Aún estaba puliéndome las uñas. Estaban descuidadas, como las uñas de una colegiala. Los pellejos crecían casi tapando las blanquecinas medias lunas. La del pulgar estaba toda mordida, casi hasta llegar a carne viva.
Volví a mirar a Maxim. Todavía continuaba delante de la chimenea.
—¿En qué piensas? —pregunté.
Sonó mi voz tranquila y serena. No como mi corazón, que latía furioso allí dentro. No como mis pensamientos, amargos y resentidos. Encendió un cigarrillo, que de seguro hacía el número veinticinco aquel día, aunque acabábamos de comer; tiró la cerilla apagada al fuego, y cogió el periódico.

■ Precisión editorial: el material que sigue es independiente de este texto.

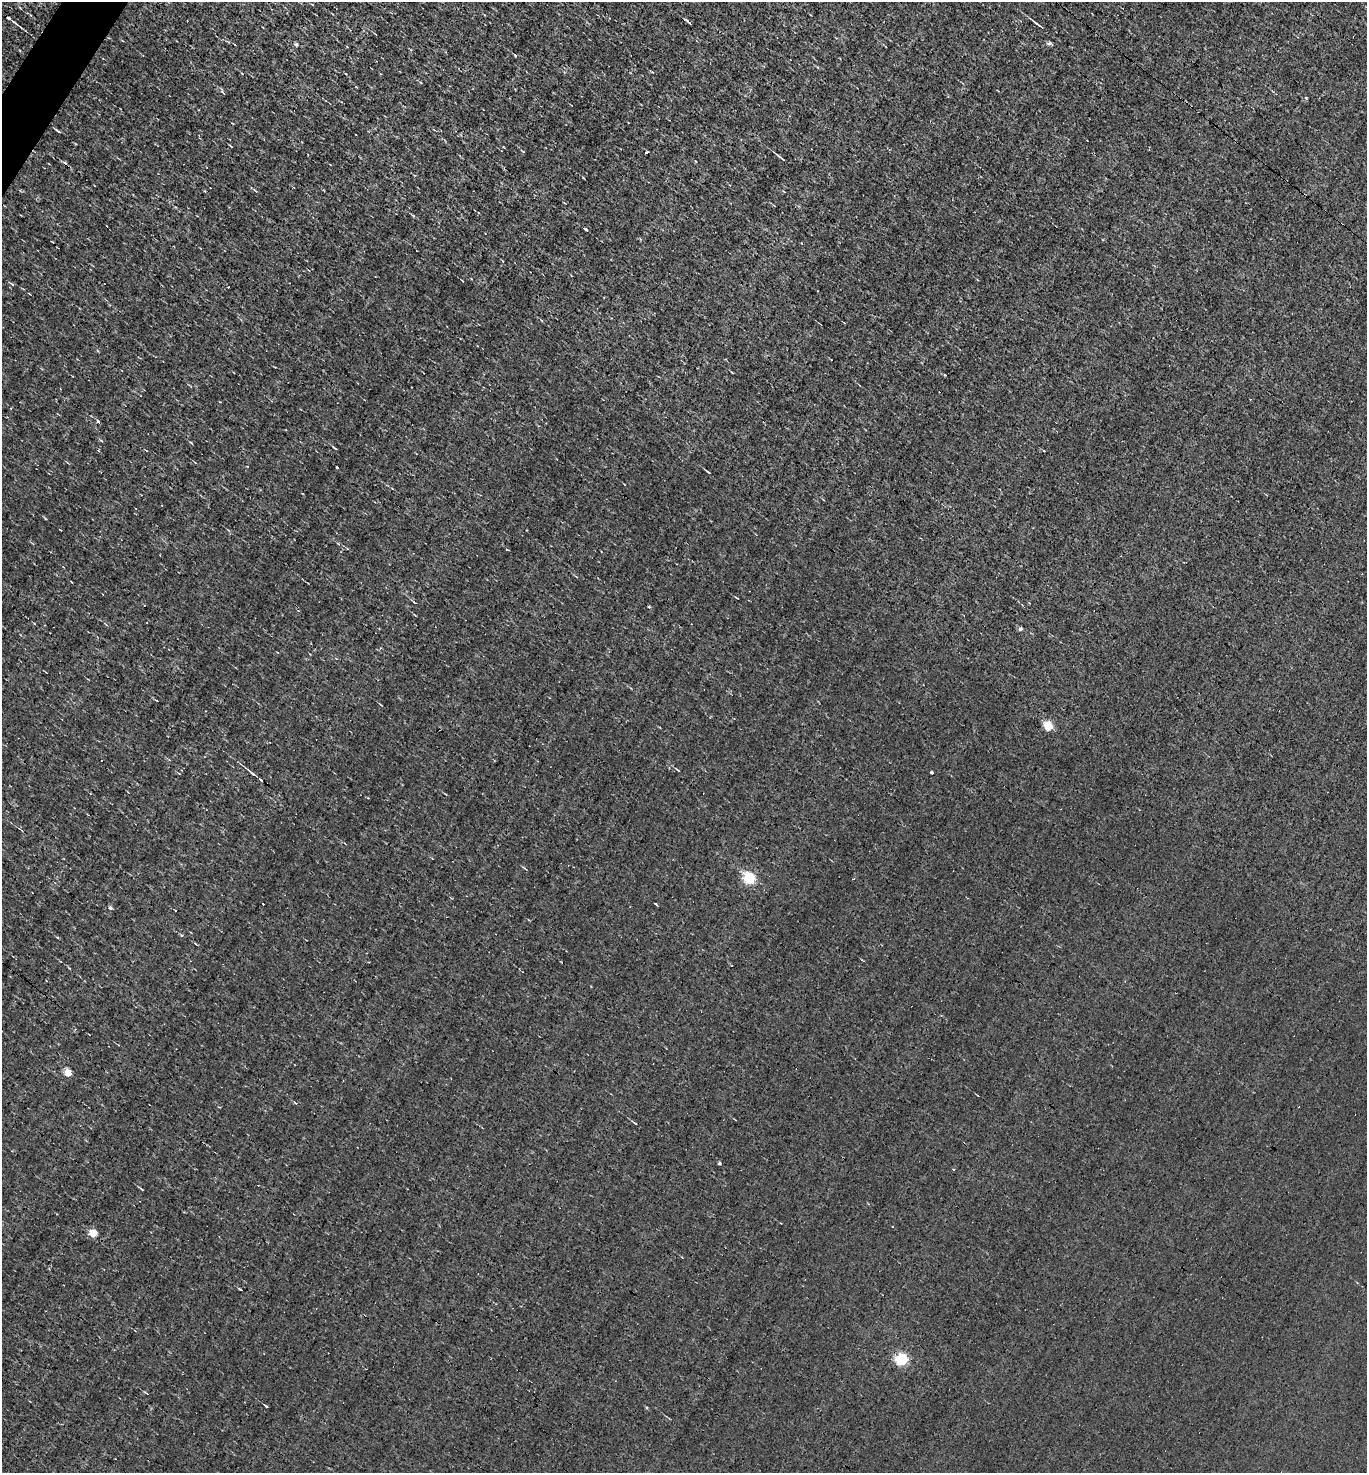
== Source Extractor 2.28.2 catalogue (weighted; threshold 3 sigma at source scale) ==
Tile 11 of 4 x 4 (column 3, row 3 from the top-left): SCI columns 2872-4236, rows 1471-2941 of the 5884 x 5882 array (HDU 1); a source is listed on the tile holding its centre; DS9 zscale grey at full resolution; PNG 1369 x 1475 px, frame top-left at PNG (2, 2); no overlay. Shown black and unused: <1% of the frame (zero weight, under 3 of 4 exposures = <1% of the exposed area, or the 3 px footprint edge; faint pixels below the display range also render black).
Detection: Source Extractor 2.28.2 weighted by HDU 2 'WHT'; one run over the whole footprint, this tile lists its part. Background -8.04e-04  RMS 0.037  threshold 0.168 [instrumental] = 3 sigma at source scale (4.5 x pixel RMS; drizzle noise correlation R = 1.50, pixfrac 1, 0.05/0.05 arcsec/px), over >= 5 px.
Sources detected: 41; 5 cosmic-ray / hot-pixel residue — not listed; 1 inside a brighter listed object's ellipse — not listed separately; the other 35 listed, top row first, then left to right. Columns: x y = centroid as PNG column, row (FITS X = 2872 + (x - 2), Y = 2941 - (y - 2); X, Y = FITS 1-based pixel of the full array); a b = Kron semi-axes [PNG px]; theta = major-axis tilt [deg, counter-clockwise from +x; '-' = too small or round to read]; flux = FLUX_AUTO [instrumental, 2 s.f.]
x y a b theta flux
689 22 8 3 -37 7
16 23 17 2 -37 11
1038 24 14 2 -35 9.2
296 44 5 5 - 5
1050 44 5 5 - 7.2
223 92 7 3 -45 4.3
1306 98 3 3 - 19
58 131 8 2 -35 5.8
647 152 3 2 - 5.2
780 157 11 2 -38 8
586 230 3 3 - 16
98 421 4 3 - 15
335 448 5 2 - 3.9
98 450 3 3 - 4.5
337 467 3 3 - 6.7
709 472 5 2 - 3.9
414 602 6 3 -44 3.5
649 607 3 3 - 4.7
1020 629 6 5 - 6.5
1048 726 5 5 - 150
677 770 6 2 -44 3.3
252 773 13 3 -38 11
931 773 3 3 - 17
749 878 6 5 - 420
263 904 3 2 - 4.3
656 904 3 3 - 11
111 908 5 5 - 8.9
68 1073 4 4 - 110
635 1123 7 3 -33 4
719 1163 4 4 - 5.7
953 1169 3 2 - 5.6
141 1189 6 2 -45 3.7
93 1233 5 5 - 120
902 1359 5 5 - 480
266 1406 4 2 - 3.5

—En nada de particular —respondió—. ¿Por qué lo preguntas?
—No sé…; tenías una cara tan seria y parecía que estabas tan lejos…
Comenzó a silbar, sin fijarse, mientras daba vueltas al cigarrillo entre los dedos.
—Pues el hecho es que estaba pensando si habrían ya seleccionado el equipo de Surrey que tiene que jugar en el campo del Oval con Middlesex —dijo.
Se sentó en su sillón otra vez, y dobló el periódico. Yo me puse a mirar por la ventana. Al poco rato entró Jasper y se subió a mi regazo.